USB 3.0 DisplayLink Products Shipping By Christmas 2010

We never really thought USB-connected monitors would take off, but take off they have. In the case of Mimo, the demand for them has soared so greatly that they've been able to stay in business and thrive by selling secondary monitors that connect via USB alone. One of the main drivers in making the whole USB monitor revolution tick is DisplayLink, and they're understandably excited about the possibilities that come along with USB 3.0.

Today, USB 2.0 has a bandwidth limitation that hinders DisplayLink products from being able to support extremely high resolutions and frame rates. Basic monitors can handle basic 2D tasks with relative ease, but start asking it to push 1080p, fast-moving multimedia through a clogged USB 2.0 cable and you run into all sorts of issues. USB 3.0 clearly has a huge boost in bandwidth--right around 10x more--so it's no surprise to hear that DisplayLink is already looking forward to selling gear based on the new protocol.

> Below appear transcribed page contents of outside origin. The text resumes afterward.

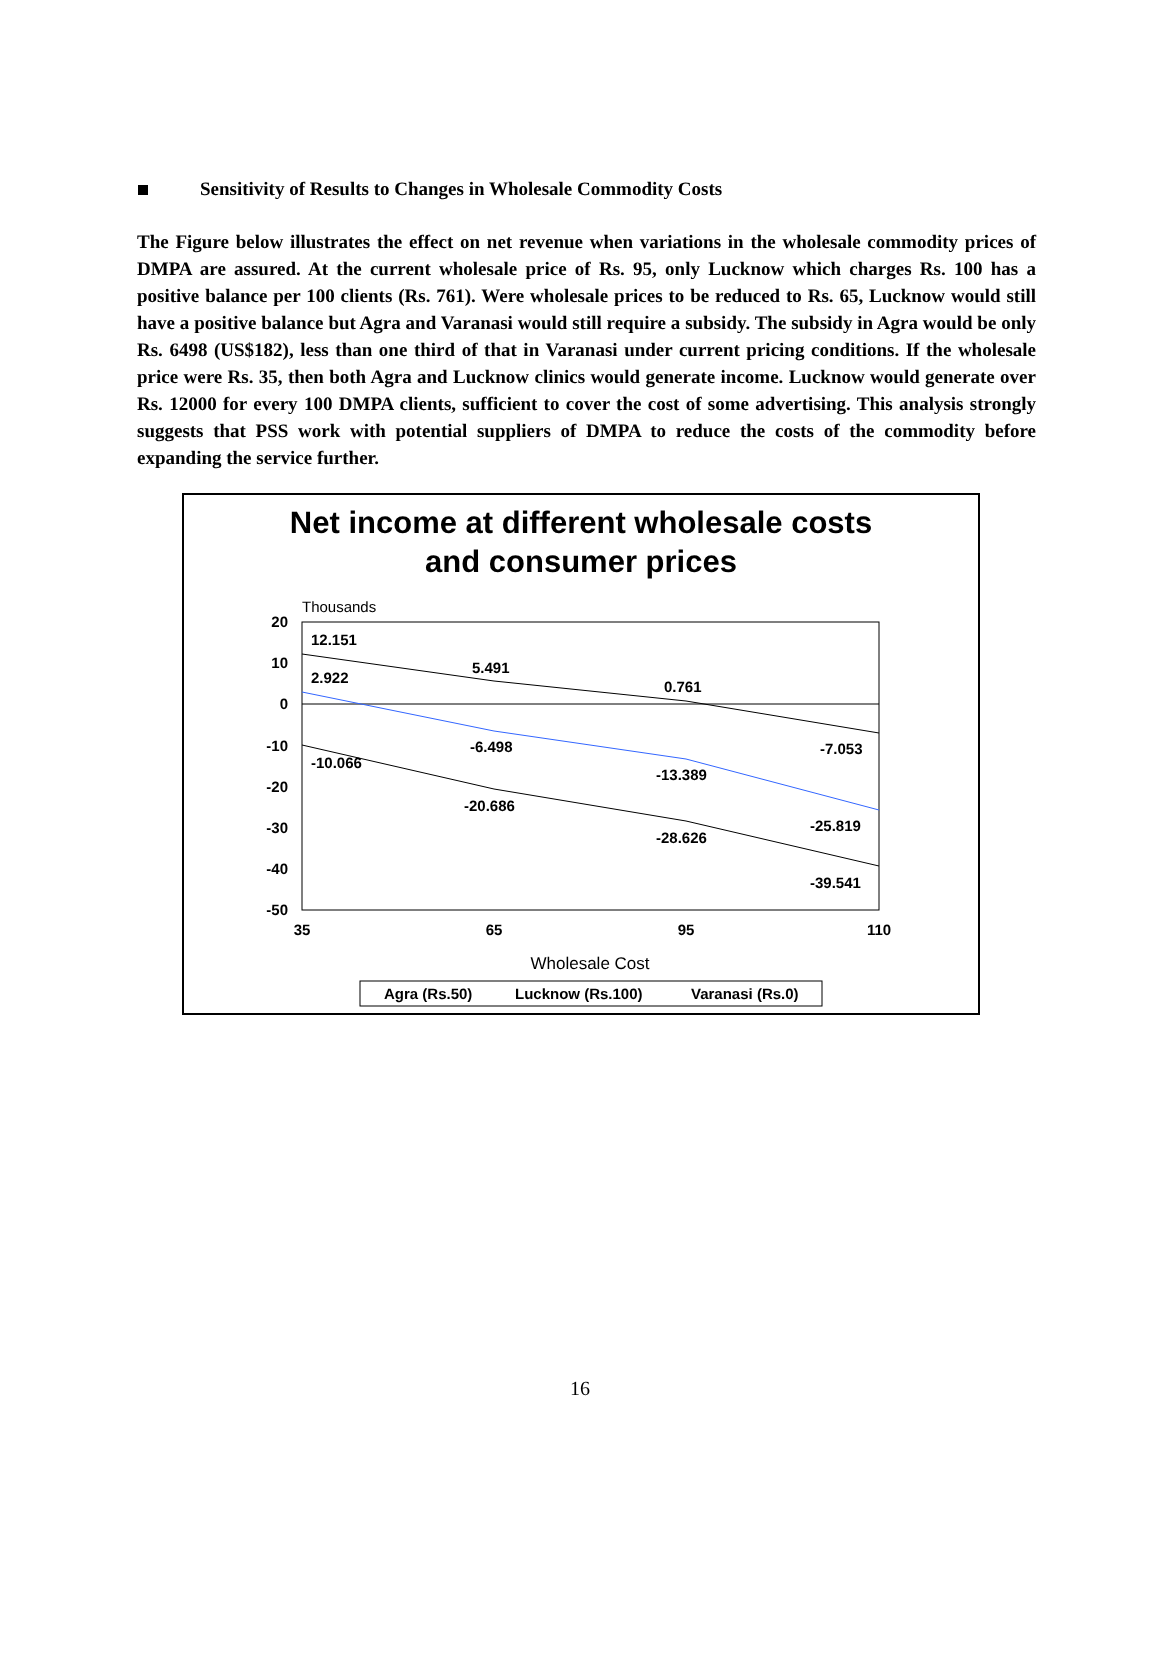Sensitivity of Results to Changes in Wholesale Commodity Costs
The Figure below illustrates the effect on net revenue when variations in the wholesale commodity prices of DMPA are assured. At the current wholesale price of Rs. 95, only Lucknow which charges Rs. 100 has a positive balance per 100 clients (Rs. 761). Were wholesale prices to be reduced to Rs. 65, Lucknow would still have a positive balance but Agra and Varanasi would still require a subsidy. The subsidy in Agra would be only Rs. 6498 (US$182), less than one third of that in Varanasi under current pricing conditions. If the wholesale price were Rs. 35, then both Agra and Lucknow clinics would generate income. Lucknow would generate over Rs. 12000 for every 100 DMPA clients, sufficient to cover the cost of some advertising. This analysis strongly suggests that PSS work with potential suppliers of DMPA to reduce the costs of the commodity before expanding the service further.
Net income at different wholesale costs
and consumer prices
Thousands
20
10
0
-10
-20
-30
-40
-50
35
65
95
110
Wholesale Cost
12.151
5.491
0.761
-7.053
2.922
-6.498
-13.389
-25.819
-10.066
-20.686
-28.626
-39.541
Agra (Rs.50)
Lucknow (Rs.100)
Varanasi (Rs.0)
16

According to a new report, at least one DisplayLink monitor prototype will be setup and running at CES, and it will be using USB 3.0 technology. The new chip will be able to take advantage of the speed boost, which will enable video transfers of up to 4.8 gigabits-per-second. That could enable USB-connected monitors to easily display high-definition video content when paired with an advanced GPU, and honestly, this should make DVI, HDMI and DisplayPort at least somewhat scared. After all, USB ports are on every PC you see, and USB 3.0 ports will be hitting those next-gen PCs in short order. Once even the cheapest netbook on the market has access to a USB 3.0 port, that very netbook can then pipe out video to a massive monitor without having to use a VGA or DVI port. Expect to see USB 3.0-based DisplayLink products on store shelves by next Christmas.